Low growing incredibly blue common juniper that we found on the slopes of Mt. Hood on the eastern side of Multnomah county. To just 10″ tall but usually much lower it creeps slowly and densely to 3′ wide in 5 years. Rich, well drained soil in full sun though it makes due with less than ideal conditions. Handsome blue cast to the foliage is nice looking all the time. Growth is dense and blocks out weeds. Nice to have a locally native Juniper from a relatively low elevation. Long lived and care free. Water or once established do not. Oregon native plant.
Pinus ponderosa var. benthamiana
Pacific ponderosa pine is a lovely tree native west of the Cascades from about the Portland area (with some outliers farther north) south to northern California. Our form is from locally collected seed. Slow growing in youth this pine picks up speed in its teens and grows almost exponentially from there. Pacific ponderosa pine is known for it tall straight crowns of lush green needles in clumps of three. This tree is excellently adapted to our winter wet/summer dry climate and even small trees can endure the very longest, driest, hottest summers with no visible stress. Its adaptable to all types of soil – not fussy and is even found in the most well drained stranded flood cobbles of major rivers.
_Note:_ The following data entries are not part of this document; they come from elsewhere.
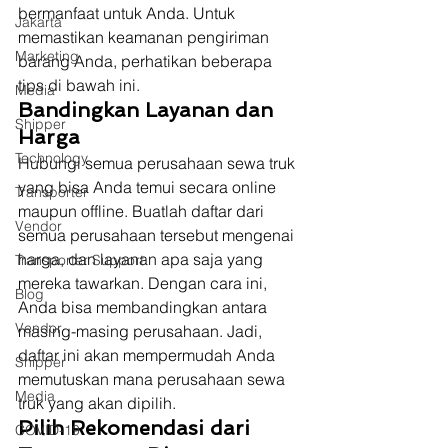
bermanfaat untuk Anda. Untuk 
Jakarta
memastikan keamanan pengiriman 
Marketing
barang Anda, perhatikan beberapa 
tips di bawah ini. 
Media
Bandingkan Layanan dan 
Shipper
Harga
Technology
Hubungi semua perusahaan sewa truk 
yang bisa Anda temui secara online 
Transporter
maupun offline. Buatlah daftar dari 
Vendor
semua perusahaan tersebut mengenai 
harga, dan layanan apa saja yang 
Transporter Support
mereka tawarkan. Dengan cara ini, 
Blog
Anda bisa membandingkan antara 
Vendor
masing-masing perusahaan. Jadi, 
daftar ini akan mempermudah Anda 
Shipper
memutuskan mana perusahaan sewa 
Media
truk yang akan dipilih. 
Pilih Rekomendasi dari 
COVID-19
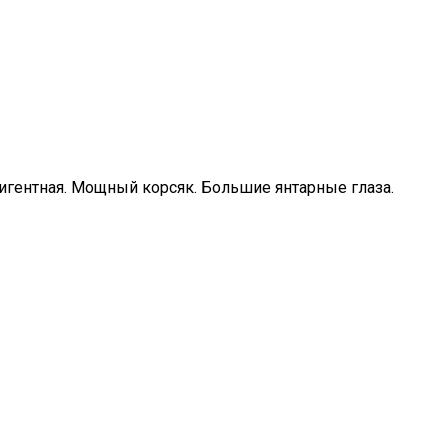
игентная. Мощный корсяк. Большие янтарные глаза.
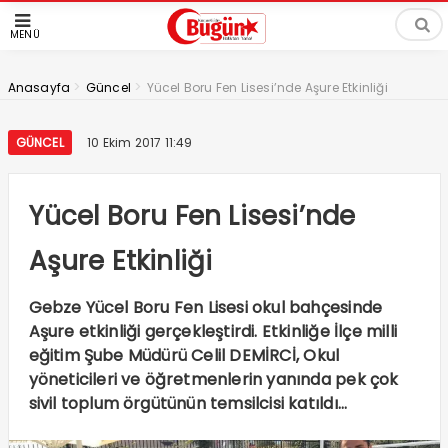
MENÜ
>
>
Anasayfa
Güncel
Yücel Boru Fen Lisesi’nde Aşure Etkinliği
GÜNCEL
10 Ekim 2017 11:49
Yücel Boru Fen Lisesi’nde
Aşure Etkinliği
Gebze Yücel Boru Fen Lisesi okul bahçesinde
Aşure etkinliği gerçekleştirdi. Etkinliğe İlçe milli
eğitim Şube Müdürü Celil DEMİRCİ, Okul
yöneticileri ve öğretmenlerin yanında pek çok
sivil toplum örgütünün temsilcisi katıldı…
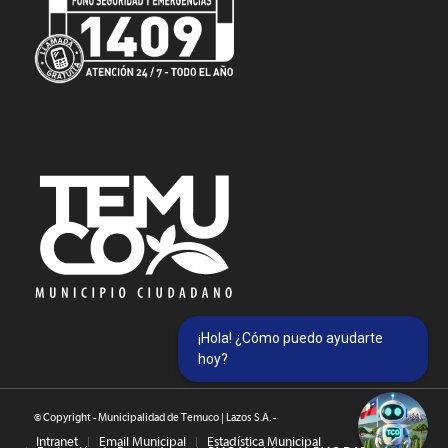
¡Hola! ¿Cómo puedo ayudarte
hoy?
© Copyright - Municipalidad de Temuco | Lazos S.A. -
Intranet
Email Municipal
Estadística Municipal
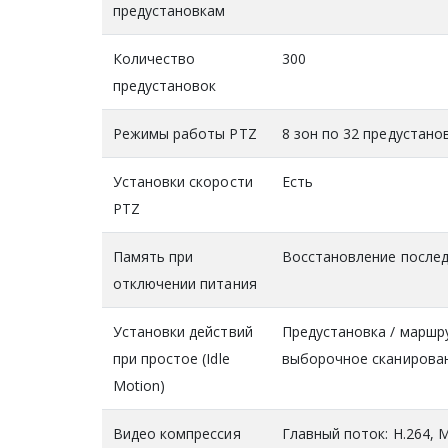
предустановкам
Количество
300
предустановок
Режимы работы PTZ
8 зон по 32 предустано
Установки скорости
Есть
PTZ
Память при
Восстановление послед
отключении питания
Установки действий
Предустановка / маршру
при простое (Idle
выборочное сканирован
Motion)
Видео компрессия
Главный поток: H.264,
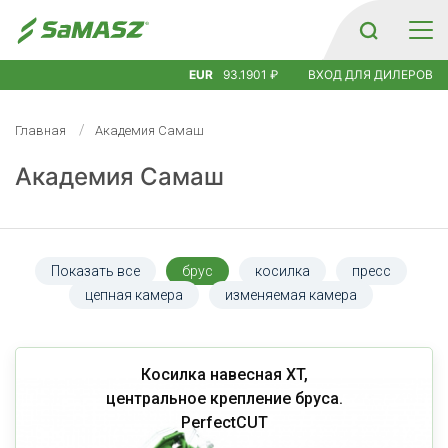
EUR
93.1901 ₽
ВХОД ДЛЯ ДИЛЕРОВ
Главная
Академия Самаш
Академия Самаш
Показать все
брус
косилка
пресс
цепная камера
изменяемая камера
Косилка навесная XT,
центральное крепление бруса.
PerfectCUT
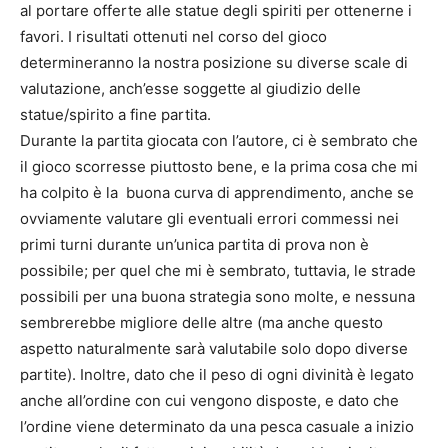
al portare offerte alle statue degli spiriti per ottenerne i
favori. I risultati ottenuti nel corso del gioco
determineranno la nostra posizione su diverse scale di
valutazione, anch’esse soggette al giudizio delle
statue/spirito a fine partita.
Durante la partita giocata con l’autore, ci è sembrato che
il gioco scorresse piuttosto bene, e la prima cosa che mi
ha colpito è la buona curva di apprendimento, anche se
ovviamente valutare gli eventuali errori commessi nei
primi turni durante un’unica partita di prova non è
possibile; per quel che mi è sembrato, tuttavia, le strade
possibili per una buona strategia sono molte, e nessuna
sembrerebbe migliore delle altre (ma anche questo
aspetto naturalmente sarà valutabile solo dopo diverse
partite). Inoltre, dato che il peso di ogni divinità è legato
anche all’ordine con cui vengono disposte, e dato che
l’ordine viene determinato da una pesca casuale a inizio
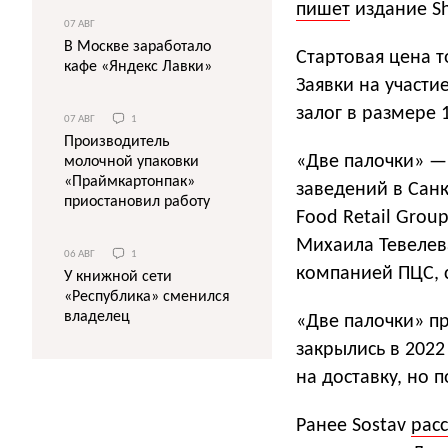
пишет
издание Sh
07 АВГ
В Москве заработало
Стартовая цена т
кафе «Яндекс Лавки»
Заявки на участи
залог в размере 
07 АВГ
1
Производитель
«Две палочки» — 
молочной упаковки
«Праймкартонпак»
заведений в Санк
приостановил работу
Food Retail Group
Михаила Тевелев
06 АВГ
1
компанией ПЦС, с
У книжной сети
«Республика» сменился
владелец
«Две палочки»
пр
закрылись в 2022
на доставку, но 
Ранее Sostav
рас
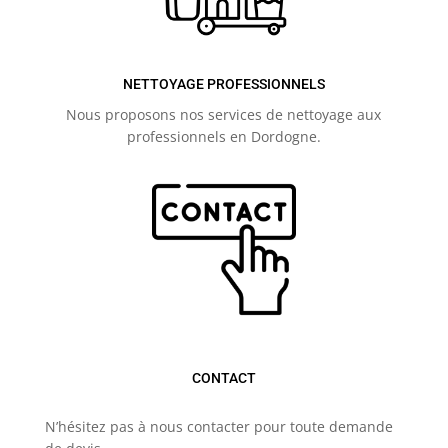
NETTOYAGE PROFESSIONNELS
Nous proposons nos services de nettoyage aux
professionnels en Dordogne.
CONTACT
N’hésitez pas à nous contacter pour toute demande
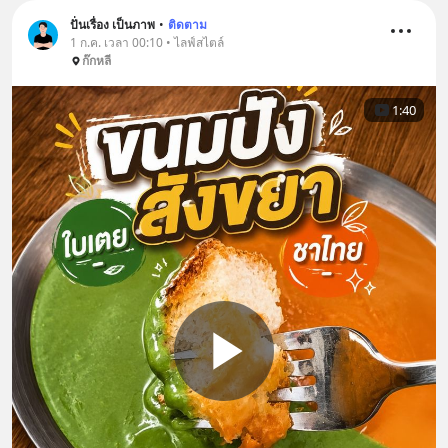
ปั่นเรื่อง เป็นภาพ
•
ติดตาม
1 ก.ค. เวลา 00:10 • ไลฟ์สไตล์
ก๊กหลี
1:40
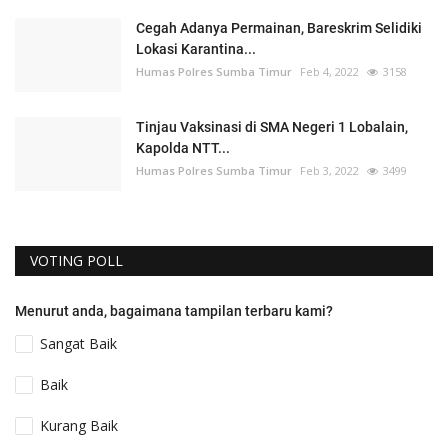
Cegah Adanya Permainan, Bareskrim Selidiki
Lokasi Karantina...
Humas Polres Sumba Timur
Feb 4, 2022
3158
Tinjau Vaksinasi di SMA Negeri 1 Lobalain,
Kapolda NTT...
Humas Polres Sumba Timur
Feb 3, 2022
3499
VOTING POLL
Menurut anda, bagaimana tampilan terbaru kami?
Sangat Baik
Baik
Kurang Baik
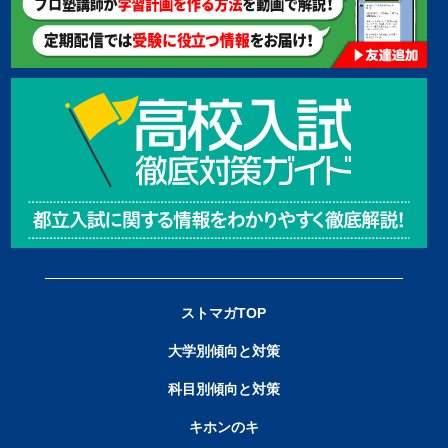
ストマガTOP
大学別傾向と対策
科目別傾向と対策
キホンのキ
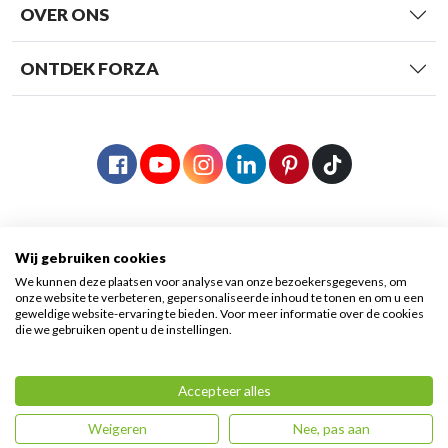
OVER ONS
ONTDEK FORZA
Wij gebruiken cookies
We kunnen deze plaatsen voor analyse van onze bezoekersgegevens, om
onze website te verbeteren, gepersonaliseerde inhoud te tonen en om u een
geweldige website-ervaring te bieden. Voor meer informatie over de cookies
die we gebruiken opent u de instellingen.
© 2026 Forza Fietsen
|
Algemene voorwaarden
|
Accepteer alles
Benieuwd naar de acties op deze
Privacy voorwaarden
|
Sitemap
fiets? Klik hier!
Weigeren
Nee, pas aan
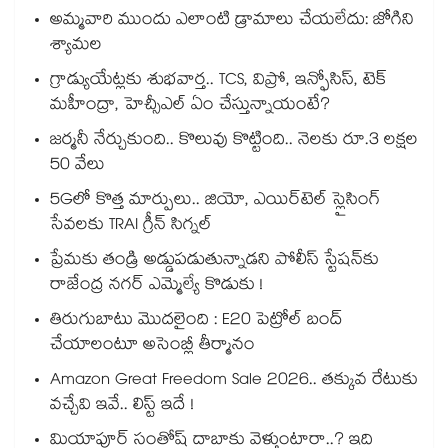
అమ్మవారి ముందు ఎలాంటి డ్రామాలు చేయలేదు: జోగిని
శ్యామల
గ్రాడ్యుయేట్లకు శుభవార్త.. TCS, విప్రో, ఇన్ఫోసిస్, టెక్
మహీంద్రా, హెచ్సీఎల్ ఏం చేస్తున్నాయంటే?
జర్మనీ నేర్చుకుంది.. కొలువు కొట్టింది.. నెలకు రూ.3 లక్షల
50 వేలు
5Gలో కొత్త మార్పులు.. జియో, ఎయిర్‌టెల్ స్లైసింగ్
సేవలకు TRAI గ్రీన్ సిగ్నల్
ప్రేమకు తండ్రి అడ్డుపడుతున్నాడని పోలీస్ స్టేషన్⁪కు
రాజేంద్ర నగర్ ఎమ్మెల్యే కొడుకు !
తిరుగుబాటు మొదలైంది : E20 పెట్రోల్ బంద్
చేయాలంటూ అసెంబ్లీ తీర్మానం
Amazon Great Freedom Sale 2026.. తక్కువ రేటుకు
వచ్చేవి ఇవే.. లిస్ట్ ఇదే !
మియాపూర్ సంతోష్ దాబాకు వెళ్తుంటారా..? ఇది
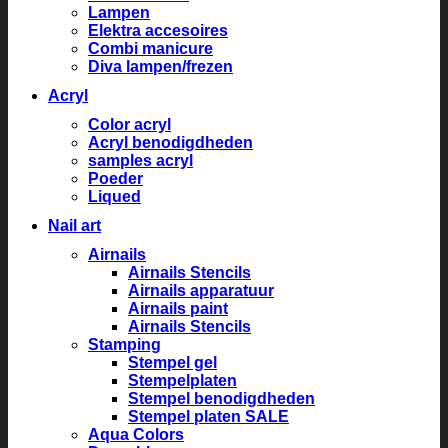
Lampen
Elektra accesoires
Combi manicure
Diva lampen/frezen
Acryl
Color acryl
Acryl benodigdheden
samples acryl
Poeder
Liqued
Nail art
Airnails
Airnails Stencils
Airnails apparatuur
Airnails paint
Airnails Stencils
Stamping
Stempel gel
Stempelplaten
Stempel benodigdheden
Stempel platen SALE
Aqua Colors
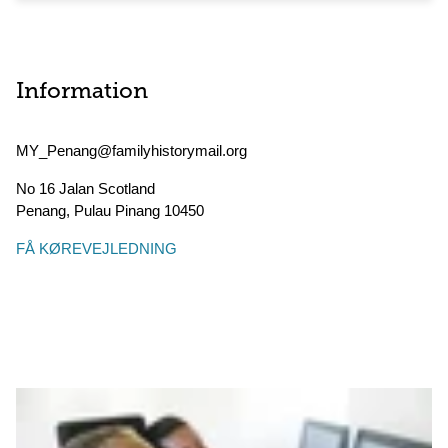
Information
MY_Penang@familyhistorymail.org
No 16 Jalan Scotland
Penang
,
Pulau Pinang
10450
FÅ KØREVEJLEDNING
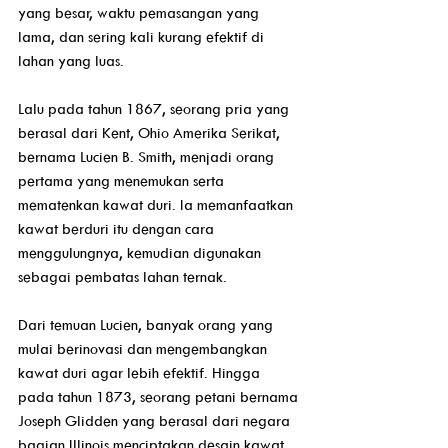
yang besar, waktu pemasangan yang 
lama, dan sering kali kurang efektif di 
lahan yang luas. 
Lalu pada tahun 1867, seorang pria yang 
berasal dari Kent, Ohio Amerika Serikat, 
bernama Lucien B. Smith, menjadi orang 
pertama yang menemukan serta 
mematenkan kawat duri. Ia memanfaatkan 
kawat berduri itu dengan cara 
menggulungnya, kemudian digunakan 
sebagai pembatas lahan ternak. 
Dari temuan Lucien, banyak orang yang 
mulai berinovasi dan mengembangkan 
kawat duri agar lebih efektif. Hingga 
pada tahun 1873, seorang petani bernama 
Joseph Glidden yang berasal dari negara 
bagian Illinois menciptakan desain kawat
To 125′ in time with ulitimate height of close to 200′ in great age – expect a 3′ tall tree to be about 15′ tall in 10 years. Full sun- not very shade tolerant and when planting with other trees anticipate at least a 25′ wide crown in the future. Needles can drop profusely in September which is a bit of a mess. Take note of this. Underplant with other drought adapted natives. Water to establish for the first summer then none in subsequent years. A regal pine that is among the tallest in the world. Oregon native plant.
Gray Pine or Foothill Pine native almost exclusively to the mountains of California- but there are several outlying native populations in Douglas, Josephine and Jackson, Counties in Oregon so we can claim it as our own as well. Known as the tree that casts no shade, its almost completely true as the long gray needles allow almost all light through. Large pine tree with gray foliage- usually forks about 1/2 way up into two main trunks, these are buttressed to support the huge cones which can weigh 5lbs or more. Excellent performance in the Willamette Valley where many are seen around old farm houses and older neighborhoods. Perfectly hardy to cold in our climate and incredibly drought adapted. In fact it shuns all irrigation and is ideal for hot dry locations. Grows very fast in youth, settles down a little with age. Its ultimate height is around 35′-45′ in our climate. A smokey, silvery, shadeless skyline tree. Oregon native plant.